### Jobs
**1)** Write out, word for word, the portion of the risk-factor text starting with "The risks associated" and going on through "results of operations.".
**2)** According to the risk-factor text, what two sources of liquidity does the company rely upon for capital requirements not satisfied by cash flow from operations or other sources?

### Article
▬▬▬▬▬▬▬▬▬▬

Instability in the global financial system or in the oil and gas industry sector may have impacts on our liquidity and financial condition that we currently cannot predict.
Instability in the global financial system or in the oil and gas industry sector may have a material impact on our liquidity and our financial condition. We rely upon access to both our revolving credit facility and longer-term capital markets as sources of liquidity for any capital requirements not satisfied by the cash flow from operations or other sources. Our ability to access the capital markets or borrow money may be restricted or made more expensive at a time when we would like, or need, to raise capital, which could have an adverse impact on our flexibility to react to changing economic and business conditions and on our ability to fund our operations and capital expenditures in the future. The economic situation could have an impact on our lenders or customers, causing them to fail to meet their obligations to us, and on the liquidity of our operating partners, resulting in delays in operations or their failure to make required payments. Also, market conditions, including with respect to commodity prices such as for oil and gas, could have an impact on our oil and gas derivative instruments if our counterparties are unable to perform their obligations or seek bankruptcy protection. Additionally, challenges in the economy have led and could further lead to reductions in the demand for oil and gas, or further reductions in the prices of oil and gas, or both, which could have a negative impact on our financial position, results of operations and cash flows.
The risks associated with our debt and the provisions of our debt agreements could adversely affect our business, financial position and results of operations.
We have demands on our cash resources, including interest expense, operating expenses and funding of our capital expenditures. Our level of long-term debt, the demands on our cash resources and the provisions of the credit agreement governing our revolving credit facility and the indentures governing our 7.50% Senior Notes, our 6.25% Senior Notes due 2023 (the “6.25% Senior Notes”) and our 8.25% Senior Notes may have adverse consequences on our operations and financial results, including:
placing us at a competitive disadvantage compared to our competitors that have lower debt service obligations and significantly greater operating and financial flexibility than we do;
limiting our financial flexibility, including our ability to borrow additional funds, pay dividends, make certain investments and issue equity on favorable terms or at all;
limiting our flexibility in planning for, and reacting to, changes in business conditions;
increasing our interest expense on our variable rate borrowings if interest rates increase;
requiring us to use a substantial portion of our cash flow to make debt service payments, which will reduce the funds that would otherwise be available for operations and future business opportunities;
requiring us to modify our operations, including by curtailing portions of our drilling program, selling assets, reducing our capital expenditures, refinancing all or a portion of our existing debt or obtaining additional financing, which may be on unfavorable terms; and
making us more vulnerable to downturns in our business or the economy, including a decline in oil prices.

▬▬▬▬▬▬▬▬▬▬

### Supplied information

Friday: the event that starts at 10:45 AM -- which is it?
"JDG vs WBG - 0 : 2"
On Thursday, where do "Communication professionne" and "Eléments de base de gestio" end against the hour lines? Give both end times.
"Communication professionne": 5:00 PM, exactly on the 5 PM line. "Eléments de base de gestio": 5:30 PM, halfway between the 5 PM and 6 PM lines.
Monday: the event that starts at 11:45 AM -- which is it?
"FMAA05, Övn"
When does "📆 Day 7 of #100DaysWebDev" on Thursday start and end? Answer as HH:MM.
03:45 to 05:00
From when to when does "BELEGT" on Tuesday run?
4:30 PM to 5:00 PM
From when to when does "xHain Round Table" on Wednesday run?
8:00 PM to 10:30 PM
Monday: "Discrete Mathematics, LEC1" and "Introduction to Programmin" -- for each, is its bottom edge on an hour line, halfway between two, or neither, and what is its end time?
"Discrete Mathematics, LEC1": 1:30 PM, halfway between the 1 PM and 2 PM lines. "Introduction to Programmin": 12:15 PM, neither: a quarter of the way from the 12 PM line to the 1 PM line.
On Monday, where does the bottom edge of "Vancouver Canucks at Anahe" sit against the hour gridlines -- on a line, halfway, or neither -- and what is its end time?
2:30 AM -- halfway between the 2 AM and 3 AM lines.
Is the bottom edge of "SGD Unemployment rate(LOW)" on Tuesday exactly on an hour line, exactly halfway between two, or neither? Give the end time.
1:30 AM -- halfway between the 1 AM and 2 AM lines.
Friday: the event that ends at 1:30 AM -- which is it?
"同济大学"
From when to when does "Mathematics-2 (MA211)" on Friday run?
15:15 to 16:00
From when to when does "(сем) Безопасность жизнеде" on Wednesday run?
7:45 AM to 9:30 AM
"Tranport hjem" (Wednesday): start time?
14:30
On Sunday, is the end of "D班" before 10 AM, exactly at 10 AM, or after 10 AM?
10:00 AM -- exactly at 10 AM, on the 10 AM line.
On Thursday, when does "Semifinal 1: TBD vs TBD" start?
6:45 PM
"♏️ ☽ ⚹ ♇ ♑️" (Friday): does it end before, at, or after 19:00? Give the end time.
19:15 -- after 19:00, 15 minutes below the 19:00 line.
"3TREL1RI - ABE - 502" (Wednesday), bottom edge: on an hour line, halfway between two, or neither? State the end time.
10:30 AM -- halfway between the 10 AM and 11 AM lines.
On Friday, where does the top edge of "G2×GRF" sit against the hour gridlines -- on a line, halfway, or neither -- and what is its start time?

▬▬▬▬▬▬▬▬▬▬

### Written answers
**1)**
The risks associated with our debt and the provisions of our debt agreements could adversely affect our business, financial position and results of operations.

**2)** Its revolving credit facility and longer-term capital markets.